Would you return each record that follows word for word, without its pictures?

(Stored records)

-- Opening Marker --

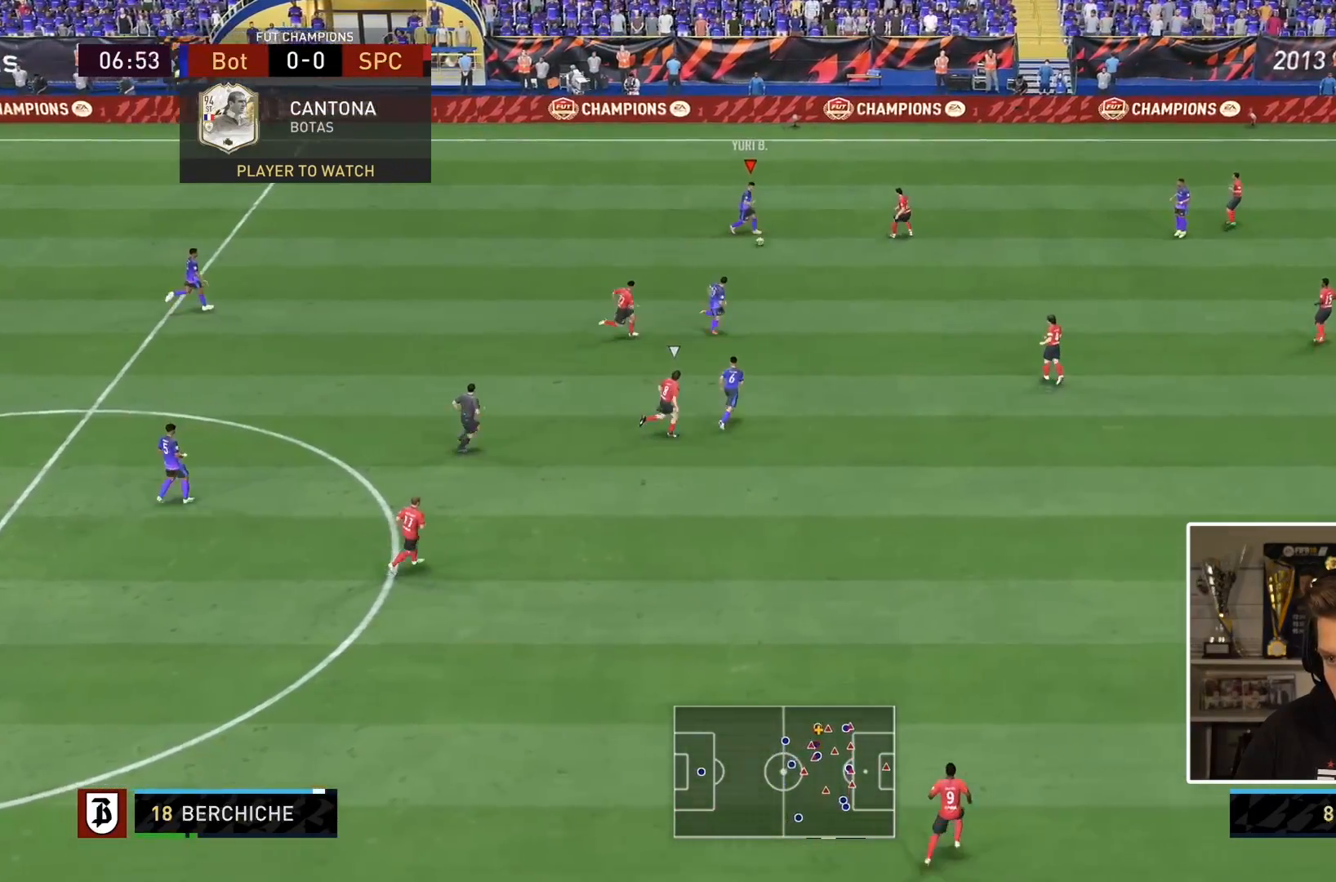
{"buttons": [], "left_stick": "right", "right_stick": "center", "events": [[17, "L1", "up"], [83, "left_stick", "right"]]}
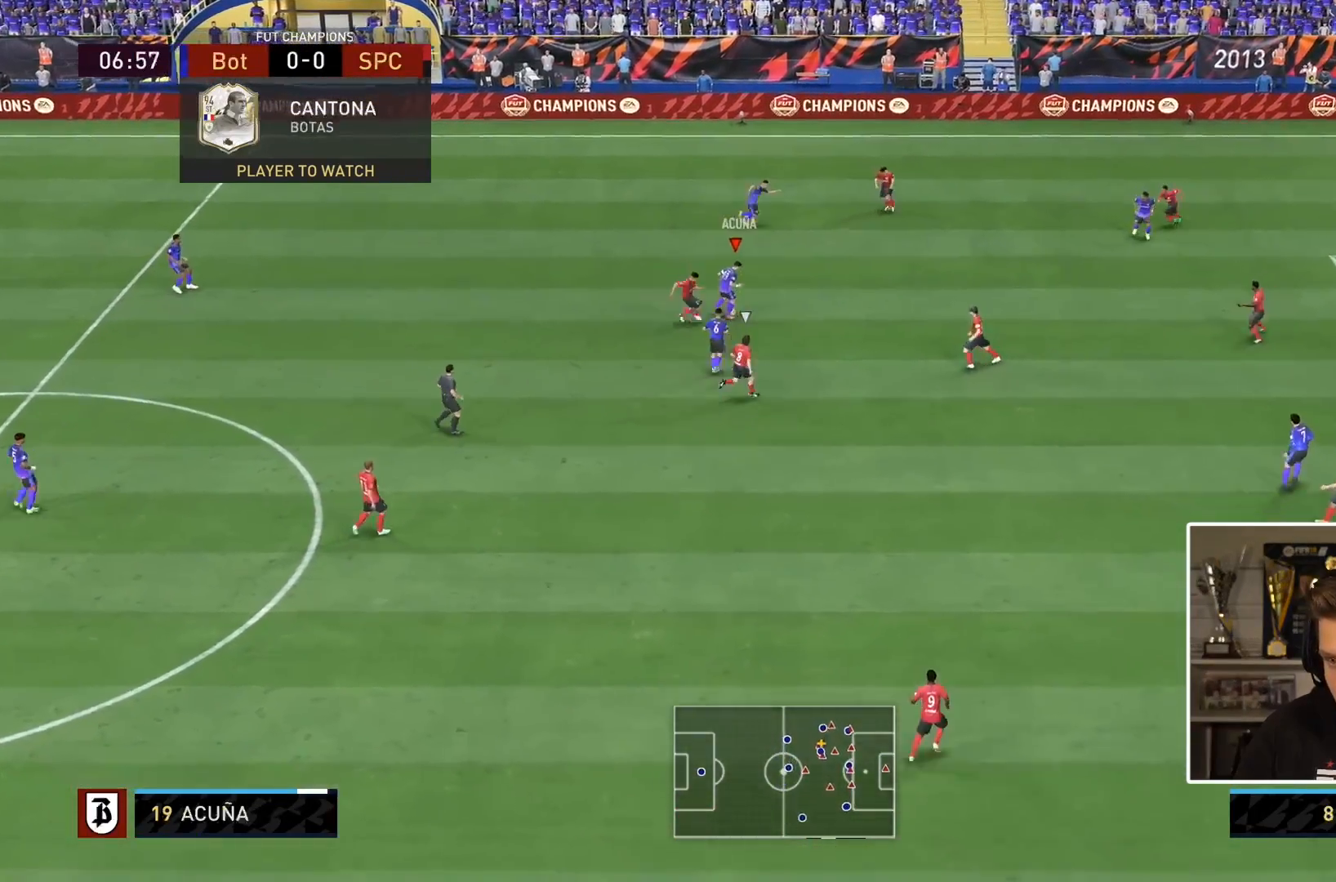
{"buttons": [], "left_stick": "right", "right_stick": "center", "events": []}
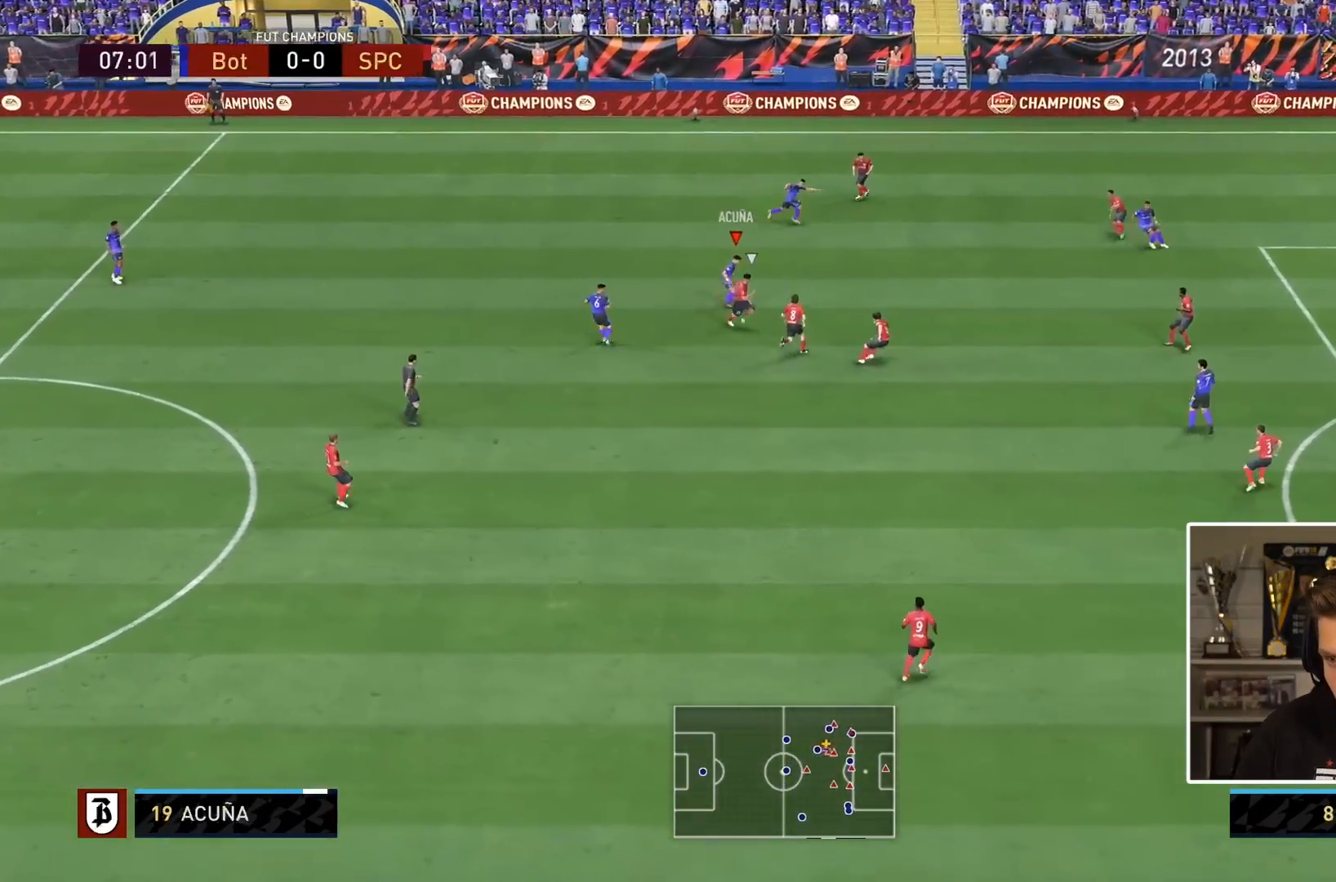
{"buttons": [], "left_stick": "right", "right_stick": "center", "events": [[133, "left_stick", "up-right"], [500, "left_stick", "right"]]}
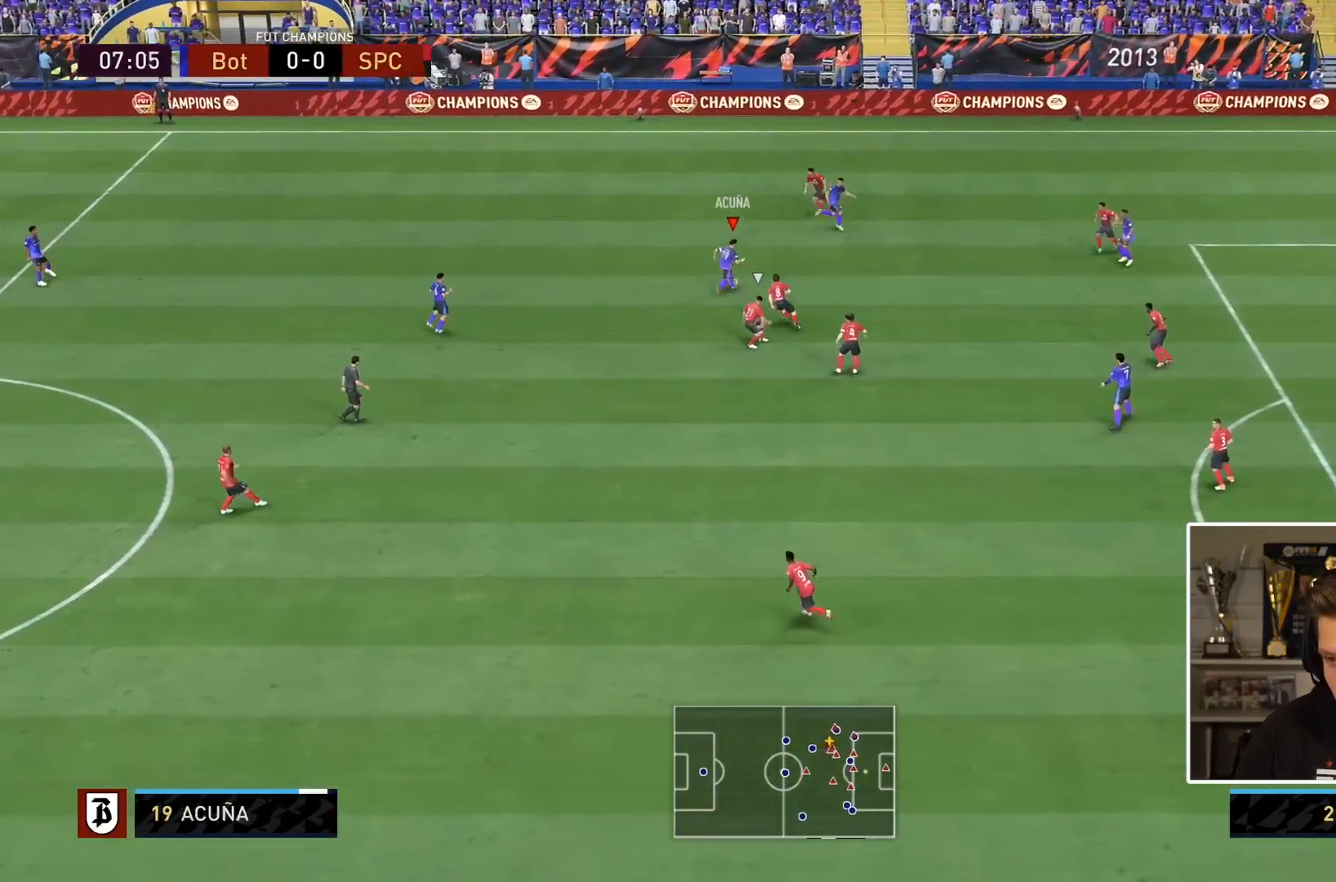
{"buttons": [], "left_stick": "right", "right_stick": "center", "events": [[67, "CROSS", "down"], [167, "CROSS", "up"]]}
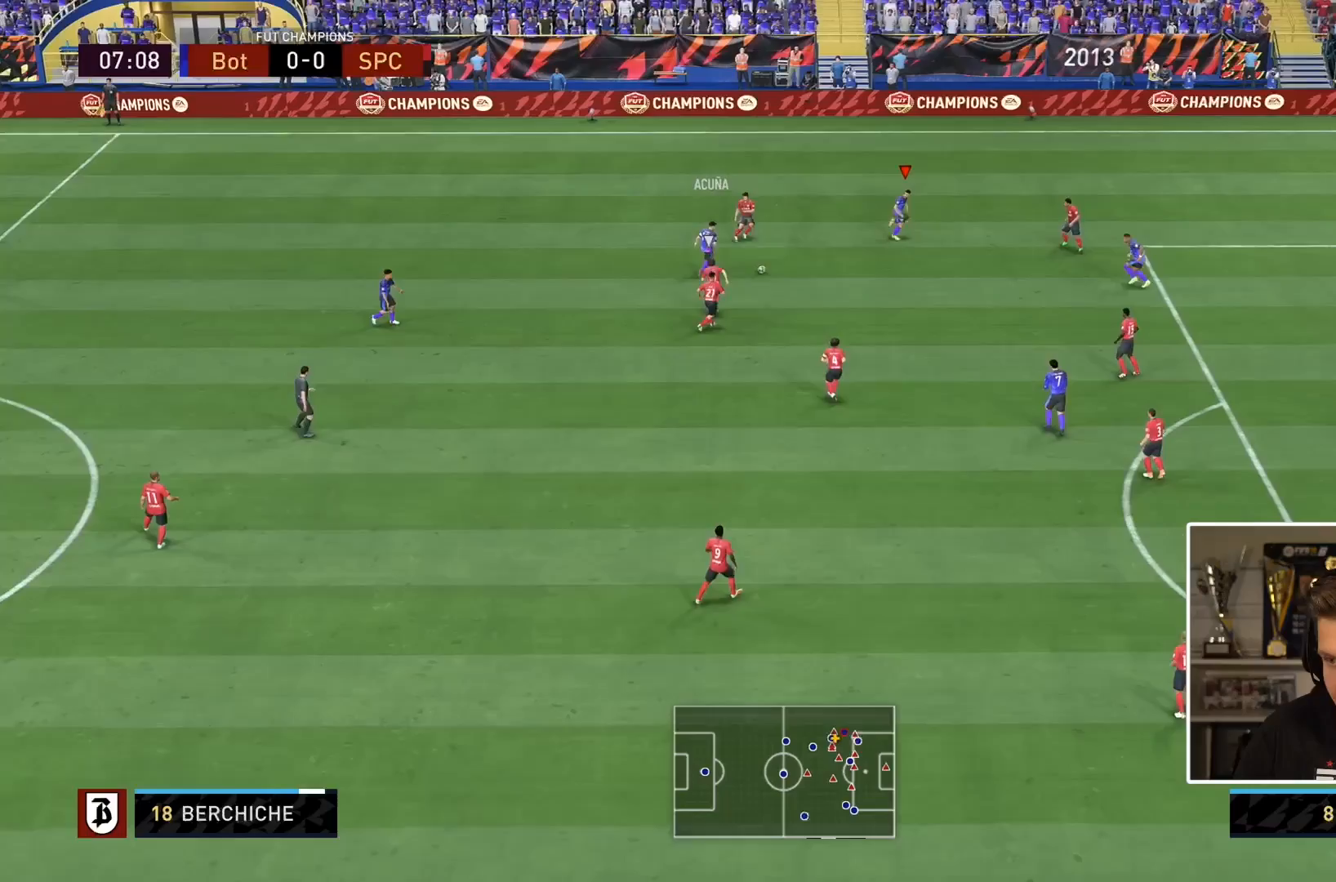
{"buttons": [], "left_stick": "left", "right_stick": "center", "events": [[117, "left_stick", "down-right"], [250, "left_stick", "center"], [417, "left_stick", "left"]]}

-- Closing Marker --

▸ **ANSWER TO THIS EXERCISE**:
{"buttons": [], "left_stick": "right", "right_stick": "center", "events": [[17, "L1", "up"], [83, "left_stick", "right"]]}
{"buttons": [], "left_stick": "right", "right_stick": "center", "events": []}
{"buttons": [], "left_stick": "right", "right_stick": "center", "events": [[133, "left_stick", "up-right"], [500, "left_stick", "right"]]}
{"buttons": [], "left_stick": "right", "right_stick": "center", "events": [[67, "CROSS", "down"], [167, "CROSS", "up"]]}
{"buttons": [], "left_stick": "left", "right_stick": "center", "events": [[117, "left_stick", "down-right"], [250, "left_stick", "center"], [417, "left_stick", "left"]]}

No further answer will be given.